*TASK OBJECTIVE*
Look below for the line containing "into automated pipelines."; from there, print each line exactly up to and including the line containing "O script processa", and stop.
====================
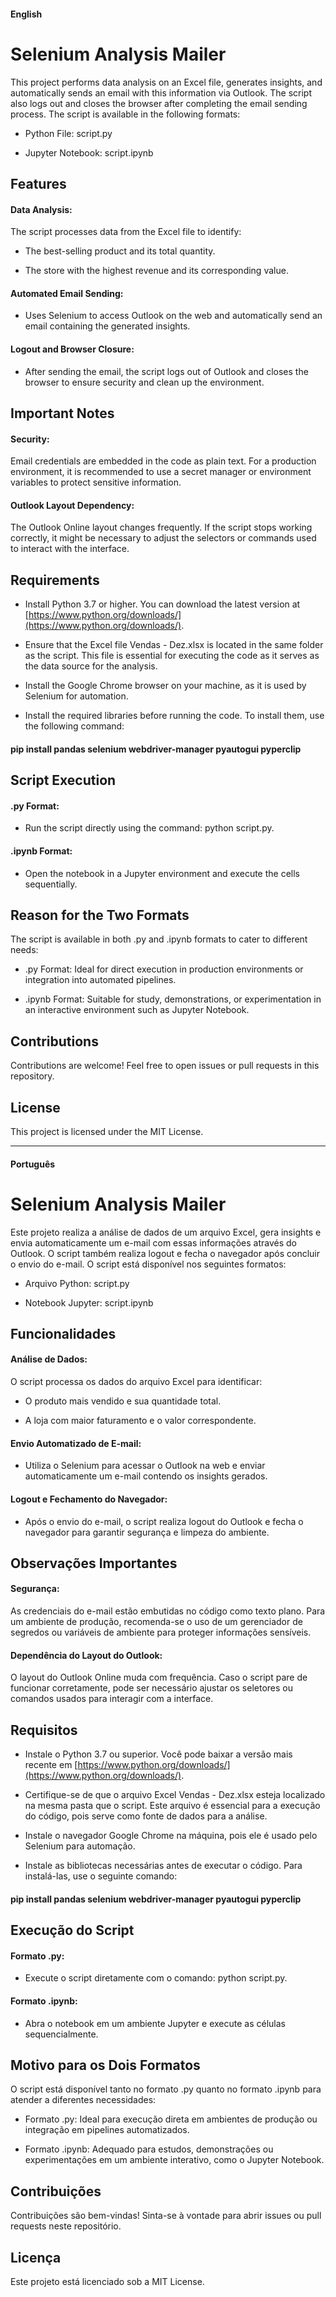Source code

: #### English

# Selenium Analysis Mailer

This project performs data analysis on an Excel file, generates insights, and automatically sends an email with this information via Outlook. The script also logs out and closes the browser after completing the email sending process. The script is available in the following formats:

* Python File: script.py

* Jupyter Notebook: script.ipynb

## Features

#### Data Analysis:

The script processes data from the Excel file to identify:

* The best-selling product and its total quantity.

* The store with the highest revenue and its corresponding value.

#### Automated Email Sending:

* Uses Selenium to access Outlook on the web and automatically send an email containing the generated insights.

#### Logout and Browser Closure:

* After sending the email, the script logs out of Outlook and closes the browser to ensure security and clean up the environment.

## Important Notes

#### Security:

Email credentials are embedded in the code as plain text. For a production environment, it is recommended to use a secret manager or environment variables to protect sensitive information.

#### Outlook Layout Dependency:

The Outlook Online layout changes frequently. If the script stops working correctly, it might be necessary to adjust the selectors or commands used to interact with the interface.

## Requirements

* Install Python 3.7 or higher. You can download the latest version at [https://www.python.org/downloads/](https://www.python.org/downloads/).

* Ensure that the Excel file Vendas - Dez.xlsx is located in the same folder as the script. This file is essential for executing the code as it serves as the data source for the analysis.

* Install the Google Chrome browser on your machine, as it is used by Selenium for automation.

* Install the required libraries before running the code. To install them, use the following command:

#### pip install pandas selenium webdriver-manager pyautogui pyperclip

## Script Execution

#### .py Format:

* Run the script directly using the command: python script.py.

#### .ipynb Format:

* Open the notebook in a Jupyter environment and execute the cells sequentially.

## Reason for the Two Formats

The script is available in both .py and .ipynb formats to cater to different needs:

* .py Format: Ideal for direct execution in production environments or integration into automated pipelines.

* .ipynb Format: Suitable for study, demonstrations, or experimentation in an interactive environment such as Jupyter Notebook.

## Contributions

Contributions are welcome! Feel free to open issues or pull requests in this repository.

## License

This project is licensed under the MIT License.

---

#### Português 

# Selenium Analysis Mailer

Este projeto realiza a análise de dados de um arquivo Excel, gera insights e envia automaticamente um e-mail com essas informações através do Outlook. O script também realiza logout e fecha o navegador após concluir o envio do e-mail. O script está disponível nos seguintes formatos:

* Arquivo Python: script.py

* Notebook Jupyter: script.ipynb

## Funcionalidades

#### Análise de Dados:

O script processa os dados do arquivo Excel para identificar:

* O produto mais vendido e sua quantidade total.

* A loja com maior faturamento e o valor correspondente.

#### Envio Automatizado de E-mail:

* Utiliza o Selenium para acessar o Outlook na web e enviar automaticamente um e-mail contendo os insights gerados.

#### Logout e Fechamento do Navegador:

* Após o envio do e-mail, o script realiza logout do Outlook e fecha o navegador para garantir segurança e limpeza do ambiente.

## Observações Importantes

#### Segurança:

As credenciais do e-mail estão embutidas no código como texto plano. Para um ambiente de produção, recomenda-se o uso de um gerenciador de segredos ou variáveis de ambiente para proteger informações sensíveis.

#### Dependência do Layout do Outlook:

O layout do Outlook Online muda com frequência. Caso o script pare de funcionar corretamente, pode ser necessário ajustar os seletores ou comandos usados para interagir com a interface.

## Requisitos

* Instale o Python 3.7 ou superior. Você pode baixar a versão mais recente em [https://www.python.org/downloads/](https://www.python.org/downloads/).

* Certifique-se de que o arquivo Excel Vendas - Dez.xlsx esteja localizado na mesma pasta que o script. Este arquivo é essencial para a execução do código, pois serve como fonte de dados para a análise.

* Instale o navegador Google Chrome na máquina, pois ele é usado pelo Selenium para automação.

* Instale as bibliotecas necessárias antes de executar o código. Para instalá-las, use o seguinte comando:

#### pip install pandas selenium webdriver-manager pyautogui pyperclip

## Execução do Script

#### Formato .py:

* Execute o script diretamente com o comando: python script.py.

#### Formato .ipynb:

* Abra o notebook em um ambiente Jupyter e execute as células sequencialmente.

## Motivo para os Dois Formatos

O script está disponível tanto no formato .py quanto no formato .ipynb para atender a diferentes necessidades:

* Formato .py: Ideal para execução direta em ambientes de produção ou integração em pipelines automatizados.

* Formato .ipynb: Adequado para estudos, demonstrações ou experimentações em um ambiente interativo, como o Jupyter Notebook.

## Contribuições

Contribuições são bem-vindas! Sinta-se à vontade para abrir issues ou pull requests neste repositório.

## Licença

Este projeto está licenciado sob a MIT License.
====================
*YOUR RESPONSE*
* .py Format: Ideal for direct execution in production environments or integration into automated pipelines.

* .ipynb Format: Suitable for study, demonstrations, or experimentation in an interactive environment such as Jupyter Notebook.

## Contributions

Contributions are welcome! Feel free to open issues or pull requests in this repository.

## License

This project is licensed under the MIT License.

---

#### Português 

# Selenium Analysis Mailer

Este projeto realiza a análise de dados de um arquivo Excel, gera insights e envia automaticamente um e-mail com essas informações através do Outlook. O script também realiza logout e fecha o navegador após concluir o envio do e-mail. O script está disponível nos seguintes formatos:

* Arquivo Python: script.py

* Notebook Jupyter: script.ipynb

## Funcionalidades

#### Análise de Dados:

O script processa os dados do arquivo Excel para identificar:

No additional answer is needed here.